For the foregoing reasons, we will affirm the trial court's January 24, 2017 Order dismissing the entire Amended Complaint.
1. The following facts are drawn from Arezzo's Amended Complaint, all of which we must assume to be true for purposes of this appeal. See In re Lipitor Antitrust Litig., 868 F.3d 231, 249 (3d Cir. 2017). We also rely upon the undisputedly authentic New Jersey administrative and judicial decisions that Arezzo submitted in the trial court. See Schmidt v. Skolas, 770 F.3d 241, 249 (3d Cir. 2014) (matters of public record and “document[s] integral to or explicitly relied upon in the complaint may be considered without converting the motion to dismiss into one for summary judgment” (internal quotation marks, citations, and emphasis omitted)).
2. Although Arezzo alleged in his Amended Complaint that the Civil Service Commission's Decision and Order were issued on September 5, 2012, the Decision is dated September 19, 2012.

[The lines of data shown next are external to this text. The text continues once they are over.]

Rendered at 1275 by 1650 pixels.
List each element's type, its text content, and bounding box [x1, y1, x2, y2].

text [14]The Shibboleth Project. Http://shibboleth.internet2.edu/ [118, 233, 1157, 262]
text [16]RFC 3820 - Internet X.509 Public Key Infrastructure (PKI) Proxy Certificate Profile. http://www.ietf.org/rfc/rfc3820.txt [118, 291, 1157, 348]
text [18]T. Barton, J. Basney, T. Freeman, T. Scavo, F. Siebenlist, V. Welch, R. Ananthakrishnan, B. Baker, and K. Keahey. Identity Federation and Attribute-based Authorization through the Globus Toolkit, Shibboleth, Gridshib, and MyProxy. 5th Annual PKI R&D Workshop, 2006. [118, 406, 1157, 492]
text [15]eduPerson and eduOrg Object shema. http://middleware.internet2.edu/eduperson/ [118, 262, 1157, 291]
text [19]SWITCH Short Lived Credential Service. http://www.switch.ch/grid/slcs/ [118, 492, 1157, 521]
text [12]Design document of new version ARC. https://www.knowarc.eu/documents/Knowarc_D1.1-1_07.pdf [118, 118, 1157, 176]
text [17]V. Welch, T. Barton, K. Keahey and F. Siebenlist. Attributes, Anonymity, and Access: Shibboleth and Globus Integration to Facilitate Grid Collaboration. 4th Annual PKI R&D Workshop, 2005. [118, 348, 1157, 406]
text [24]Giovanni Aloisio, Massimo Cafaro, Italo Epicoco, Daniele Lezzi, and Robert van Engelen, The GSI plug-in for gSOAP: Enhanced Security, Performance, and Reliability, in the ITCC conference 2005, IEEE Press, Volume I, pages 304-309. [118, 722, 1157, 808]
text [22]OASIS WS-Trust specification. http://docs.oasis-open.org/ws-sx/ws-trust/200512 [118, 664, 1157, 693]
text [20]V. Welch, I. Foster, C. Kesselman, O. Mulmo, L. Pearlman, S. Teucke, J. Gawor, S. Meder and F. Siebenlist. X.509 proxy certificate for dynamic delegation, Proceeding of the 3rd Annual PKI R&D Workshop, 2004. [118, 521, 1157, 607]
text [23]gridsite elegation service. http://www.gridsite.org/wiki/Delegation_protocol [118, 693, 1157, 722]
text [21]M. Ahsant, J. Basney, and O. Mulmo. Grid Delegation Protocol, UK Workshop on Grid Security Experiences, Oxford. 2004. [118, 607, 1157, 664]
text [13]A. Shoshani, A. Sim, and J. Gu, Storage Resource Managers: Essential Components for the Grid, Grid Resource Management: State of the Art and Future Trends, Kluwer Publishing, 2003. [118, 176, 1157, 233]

3. The Commission agreed with the ALJ that an increased six-month suspension on the insubordination charge was appropriate because Arezzo “was more concerned with winning his power struggle with the new administrator than with working out a reasonable timetable for ․ the sexual harassment training,” conduct the Commission found “worthy of a severe sanction.” A72. Regarding Arezzo's destruction of City property, the Commission disagreed with substituting an additional six-month suspension for removal, holding that willful destruction “by a long term employee in a position of public trust cannot be tolerated and is worthy of removal.” Id. Because Arezzo had already been removed from office, however, the Commission's imposition of the longer, six-month suspension had no practical effect. See, e.g., N.J. Admin. Code § 4A:2-2.10(d) (back pay available “during the period of improper suspension or removal” (emphasis added)).
4. The trial court had federal question jurisdiction under 28 U.S.C. § 1331. We have jurisdiction under 28 U.S.C. § 1291. Our review of the trial judge's dismissal of the Amended Complaint on Rule 12(b)(6) grounds is de novo. See Phillips v. Cty. of Allegheny, 515 F.3d 224, 230 (3d Cir. 2008). “[B]ecause our review is plenary, ‘we may affirm on any grounds supported by the record.’ ” Hassen v. Gov't of V.I., 861 F.3d 108, 114 (3d Cir. 2017) (quoting Maher Terminals, LLC v. Port Auth. of N.Y. & N.J., 805 F.3d 98, 105 n.4 (3d Cir. 2015)).
5. Indeed, if Arezzo were required to first present his claim to the New Jersey courts, he would likely fail to state a claim because he neglected to present the due process issue and properly avail himself of state remedies.